- About this task: Retype each entry. Leave nothing out.

- Material provided:
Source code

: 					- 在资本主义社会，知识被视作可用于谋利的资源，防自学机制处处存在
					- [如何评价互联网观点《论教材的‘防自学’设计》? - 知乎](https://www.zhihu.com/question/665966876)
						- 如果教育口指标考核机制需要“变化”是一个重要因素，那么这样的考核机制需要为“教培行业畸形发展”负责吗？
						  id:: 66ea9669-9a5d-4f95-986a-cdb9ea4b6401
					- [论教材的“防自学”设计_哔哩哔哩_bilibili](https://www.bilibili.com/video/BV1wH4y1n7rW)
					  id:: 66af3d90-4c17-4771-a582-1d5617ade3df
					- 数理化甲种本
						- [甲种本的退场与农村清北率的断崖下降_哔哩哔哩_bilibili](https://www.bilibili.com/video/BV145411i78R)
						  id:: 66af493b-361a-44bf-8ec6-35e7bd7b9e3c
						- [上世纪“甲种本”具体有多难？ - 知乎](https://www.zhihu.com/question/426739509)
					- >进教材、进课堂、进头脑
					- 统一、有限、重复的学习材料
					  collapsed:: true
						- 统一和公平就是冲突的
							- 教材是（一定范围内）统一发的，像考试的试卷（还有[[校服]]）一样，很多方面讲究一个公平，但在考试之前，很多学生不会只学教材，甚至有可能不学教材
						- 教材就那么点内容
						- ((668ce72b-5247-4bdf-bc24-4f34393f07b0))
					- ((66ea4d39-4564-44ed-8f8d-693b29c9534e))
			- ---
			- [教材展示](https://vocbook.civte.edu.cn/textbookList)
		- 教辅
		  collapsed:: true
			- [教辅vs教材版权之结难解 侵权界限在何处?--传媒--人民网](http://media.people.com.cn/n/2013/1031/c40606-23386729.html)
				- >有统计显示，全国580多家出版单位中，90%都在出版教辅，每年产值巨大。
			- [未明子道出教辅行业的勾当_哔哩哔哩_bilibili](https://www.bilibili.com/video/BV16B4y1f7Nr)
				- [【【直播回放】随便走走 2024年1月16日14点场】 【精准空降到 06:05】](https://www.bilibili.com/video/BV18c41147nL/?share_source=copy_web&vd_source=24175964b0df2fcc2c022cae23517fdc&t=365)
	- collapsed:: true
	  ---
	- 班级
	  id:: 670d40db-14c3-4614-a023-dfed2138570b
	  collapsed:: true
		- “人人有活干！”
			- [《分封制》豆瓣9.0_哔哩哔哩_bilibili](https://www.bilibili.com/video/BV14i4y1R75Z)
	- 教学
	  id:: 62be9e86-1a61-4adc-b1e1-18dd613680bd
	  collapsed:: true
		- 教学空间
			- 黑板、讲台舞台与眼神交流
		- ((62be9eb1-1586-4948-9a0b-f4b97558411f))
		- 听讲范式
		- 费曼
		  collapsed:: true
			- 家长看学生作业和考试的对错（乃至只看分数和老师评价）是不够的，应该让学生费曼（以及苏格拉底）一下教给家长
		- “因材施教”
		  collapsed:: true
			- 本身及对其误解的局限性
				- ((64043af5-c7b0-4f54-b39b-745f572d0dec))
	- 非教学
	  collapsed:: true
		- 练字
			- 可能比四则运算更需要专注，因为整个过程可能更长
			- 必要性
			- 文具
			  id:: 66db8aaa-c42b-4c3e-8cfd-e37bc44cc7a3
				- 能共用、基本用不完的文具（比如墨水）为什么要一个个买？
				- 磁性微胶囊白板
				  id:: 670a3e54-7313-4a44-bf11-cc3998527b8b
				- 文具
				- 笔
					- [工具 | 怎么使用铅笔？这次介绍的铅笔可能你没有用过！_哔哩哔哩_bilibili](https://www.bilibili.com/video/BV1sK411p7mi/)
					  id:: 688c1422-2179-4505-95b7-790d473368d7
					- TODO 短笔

- Exercise response:
Source code

: 					- 在资本主义社会，知识被视作可用于谋利的资源，防自学机制处处存在
					- [如何评价互联网观点《论教材的‘防自学’设计》? - 知乎](https://www.zhihu.com/question/665966876)
						- 如果教育口指标考核机制需要“变化”是一个重要因素，那么这样的考核机制需要为“教培行业畸形发展”负责吗？
						  id:: 66ea9669-9a5d-4f95-986a-cdb9ea4b6401
					- [论教材的“防自学”设计_哔哩哔哩_bilibili](https://www.bilibili.com/video/BV1wH4y1n7rW)
					  id:: 66af3d90-4c17-4771-a582-1d5617ade3df
					- 数理化甲种本
						- [甲种本的退场与农村清北率的断崖下降_哔哩哔哩_bilibili](https://www.bilibili.com/video/BV145411i78R)
						  id:: 66af493b-361a-44bf-8ec6-35e7bd7b9e3c
						- [上世纪“甲种本”具体有多难？ - 知乎](https://www.zhihu.com/question/426739509)
					- >进教材、进课堂、进头脑
					- 统一、有限、重复的学习材料
					  collapsed:: true
						- 统一和公平就是冲突的
							- 教材是（一定范围内）统一发的，像考试的试卷（还有[[校服]]）一样，很多方面讲究一个公平，但在考试之前，很多学生不会只学教材，甚至有可能不学教材
						- 教材就那么点内容
						- ((668ce72b-5247-4bdf-bc24-4f34393f07b0))
					- ((66ea4d39-4564-44ed-8f8d-693b29c9534e))
			- ---
			- [教材展示](https://vocbook.civte.edu.cn/textbookList)
		- 教辅
		  collapsed:: true
			- [教辅vs教材版权之结难解 侵权界限在何处?--传媒--人民网](http://media.people.com.cn/n/2013/1031/c40606-23386729.html)
				- >有统计显示，全国580多家出版单位中，90%都在出版教辅，每年产值巨大。
			- [未明子道出教辅行业的勾当_哔哩哔哩_bilibili](https://www.bilibili.com/video/BV16B4y1f7Nr)
				- [【【直播回放】随便走走 2024年1月16日14点场】 【精准空降到 06:05】](https://www.bilibili.com/video/BV18c41147nL/?share_source=copy_web&vd_source=24175964b0df2fcc2c022cae23517fdc&t=365)
	- collapsed:: true
	  ---
	- 班级
	  id:: 670d40db-14c3-4614-a023-dfed2138570b
	  collapsed:: true
		- “人人有活干！”
			- [《分封制》豆瓣9.0_哔哩哔哩_bilibili](https://www.bilibili.com/video/BV14i4y1R75Z)
	- 教学
	  id:: 62be9e86-1a61-4adc-b1e1-18dd613680bd
	  collapsed:: true
		- 教学空间
			- 黑板、讲台舞台与眼神交流
		- ((62be9eb1-1586-4948-9a0b-f4b97558411f))
		- 听讲范式
		- 费曼
		  collapsed:: true
			- 家长看学生作业和考试的对错（乃至只看分数和老师评价）是不够的，应该让学生费曼（以及苏格拉底）一下教给家长
		- “因材施教”
		  collapsed:: true
			- 本身及对其误解的局限性
				- ((64043af5-c7b0-4f54-b39b-745f572d0dec))
	- 非教学
	  collapsed:: true
		- 练字
			- 可能比四则运算更需要专注，因为整个过程可能更长
			- 必要性
			- 文具
			  id:: 66db8aaa-c42b-4c3e-8cfd-e37bc44cc7a3
				- 能共用、基本用不完的文具（比如墨水）为什么要一个个买？
				- 磁性微胶囊白板
				  id:: 670a3e54-7313-4a44-bf11-cc3998527b8b
				- 文具
				- 笔
					- [工具 | 怎么使用铅笔？这次介绍的铅笔可能你没有用过！_哔哩哔哩_bilibili](https://www.bilibili.com/video/BV1sK411p7mi/)
					  id:: 688c1422-2179-4505-95b7-790d473368d7
					- TODO 短笔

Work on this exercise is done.